Wed Aug 12 16:20:22 UTC 2015

On 08/12/2015 10:45 AM, Miloš Kozák wrote:
> Thank you for your answer, but.
> 
> 1) This sounds ok, but in other words it means the first delayed check
> is not possible to be done.
> 
> 2) Start of init script? I follow lsb scripts from distribution, so
> there is not way to change them (I can change them, but with packages
> upgade they will go void). The is quite typical approach, how can I do
> HA for atlassian for example? Jira loads 5minutes..

I think your situation involves multiple issues which are worth
separating for clarity:

1. As Alexander mentioned, Pacemaker will do a monitor BEFORE trying to
start a service, to make sure it's not already running. So these don't
need any delay and are expected to "fail".

2. Resource agents MUST NOT return success for "start" until the service
is fully up and running, so the next monitor should succeed, again
without needing any delay. If that's not the case, it's a bug in the agent.

3. It's generally better to use OCF resource agents whenever available,
as they have better integration with pacemaker than lsb/systemd/upstart.
In this case, take a look at ocf:heartbeat:apache.

4. You can configure the timeout used with each action (stop, start,
monitor, restart) on a given resource. The default is 20 seconds. For
example, if a "start" action is expected to take 5 minutes, you would
define a start operation on the resource with timeout=300s. How you do
that depends on your management tool (pcs, crmsh, or cibadmin).

Bottom line, you should never need a delay on the monitor, instead set
appropriate timeouts for each action, and make sure that the agent does
not return from "start" until the service is fully up.

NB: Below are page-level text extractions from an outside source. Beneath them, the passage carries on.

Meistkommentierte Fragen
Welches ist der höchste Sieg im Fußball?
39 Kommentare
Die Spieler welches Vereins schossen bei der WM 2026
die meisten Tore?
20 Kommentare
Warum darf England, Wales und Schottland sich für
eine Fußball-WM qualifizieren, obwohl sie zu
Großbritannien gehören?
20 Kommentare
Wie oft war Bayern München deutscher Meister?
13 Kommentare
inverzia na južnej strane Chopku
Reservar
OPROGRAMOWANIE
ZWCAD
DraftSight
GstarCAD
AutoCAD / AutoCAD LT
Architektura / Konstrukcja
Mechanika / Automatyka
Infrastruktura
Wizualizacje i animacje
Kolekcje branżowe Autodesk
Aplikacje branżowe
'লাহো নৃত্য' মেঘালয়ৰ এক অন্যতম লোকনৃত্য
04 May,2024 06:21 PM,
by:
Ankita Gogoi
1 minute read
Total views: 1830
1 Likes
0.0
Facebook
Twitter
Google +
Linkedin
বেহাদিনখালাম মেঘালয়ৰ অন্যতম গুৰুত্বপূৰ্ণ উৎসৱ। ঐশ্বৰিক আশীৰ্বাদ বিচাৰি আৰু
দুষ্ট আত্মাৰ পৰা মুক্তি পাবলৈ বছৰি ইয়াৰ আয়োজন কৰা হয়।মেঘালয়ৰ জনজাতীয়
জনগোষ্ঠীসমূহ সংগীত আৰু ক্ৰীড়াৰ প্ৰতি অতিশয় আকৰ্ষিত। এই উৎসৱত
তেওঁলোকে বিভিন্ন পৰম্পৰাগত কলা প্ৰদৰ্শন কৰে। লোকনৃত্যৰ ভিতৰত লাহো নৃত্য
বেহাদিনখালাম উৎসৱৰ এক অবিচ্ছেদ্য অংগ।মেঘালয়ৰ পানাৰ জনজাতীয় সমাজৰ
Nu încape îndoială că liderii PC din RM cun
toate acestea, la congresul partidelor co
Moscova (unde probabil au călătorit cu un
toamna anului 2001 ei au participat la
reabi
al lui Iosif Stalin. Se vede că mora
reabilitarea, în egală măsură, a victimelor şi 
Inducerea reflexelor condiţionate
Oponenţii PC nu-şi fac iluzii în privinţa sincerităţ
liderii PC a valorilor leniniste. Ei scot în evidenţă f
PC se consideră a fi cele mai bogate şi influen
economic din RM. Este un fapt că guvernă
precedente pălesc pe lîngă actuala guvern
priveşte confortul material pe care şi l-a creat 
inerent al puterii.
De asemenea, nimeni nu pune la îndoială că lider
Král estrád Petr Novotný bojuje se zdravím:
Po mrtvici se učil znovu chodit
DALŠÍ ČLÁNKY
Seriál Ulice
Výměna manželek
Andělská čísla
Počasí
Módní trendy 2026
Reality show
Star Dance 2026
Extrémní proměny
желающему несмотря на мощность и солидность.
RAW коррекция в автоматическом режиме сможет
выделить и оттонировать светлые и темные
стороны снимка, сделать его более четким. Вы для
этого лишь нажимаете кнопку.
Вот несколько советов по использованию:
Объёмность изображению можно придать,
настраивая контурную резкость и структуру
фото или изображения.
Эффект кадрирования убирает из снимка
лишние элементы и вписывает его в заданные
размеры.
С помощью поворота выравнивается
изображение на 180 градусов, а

> Dne 12.8.2015 v 16:14 Nekrasov, Alexander napsal(a):
>> 1. Pacemaker will/may call a monitor before starting a resource, in
>> which case it expects a NOT_RUNNING response. It's just checking
>> assumptions at that point.
>>
>> 2. A resource::start must only return when resource::monitor is
>> successful. Basically the logic of a start() must follow this:
>>
>> start() {
>>    start_daemon()
>>    while ! monitor() ; do
>>        sleep some
>>    done
>>    return $OCF_SUCCESS
>> }
>>
>>> -----Original Message-----
>>> From: Miloš Kozák [mailto:milos.kozak at lejmr.com]
>>> Sent: Wednesday, August 12, 2015 10:03 AM
>>> To: users at clusterlabs.org
>>> Subject: [ClusterLabs] Delayed first monitoring
>>>
>>> Hi,
>>>
>>> I have set up and CoroSync+CMAN+Pacemaker at CentOS 6.5 in order to
>>> provide high-availability of opennebula. However, I am facing to a
>>> strange problem which raises from my lack of knowleadge..
>>>
>>> In the log I can see that when I create a resource based on an init
>>> script, typically:
>>>
>>> pcs resource create httpd lsb:httpd
>>>
>>> The httpd daemon gets started, but monitor is initiated at the same time
>>> and the resource is identified as not running. This behaviour makes
>>> sense since we realize that the daemon starting takes some time. In this
>>> particular case, I get error code 2 which means that process is running,
>>> but environment is not locked. The effect of this is that httpd resource
>>> gets restarted.
>>>
>>> My workaround is extra sleep in status function of the init script, but
>>> I dont like this solution at all! Do you have idea how to tackle this
>>> problem in a proper way? I expected an op attribut which would specify
>>> delay after service start and first monitoring, but I could not find
>>> it..
>>>
>>> Thank you, Milos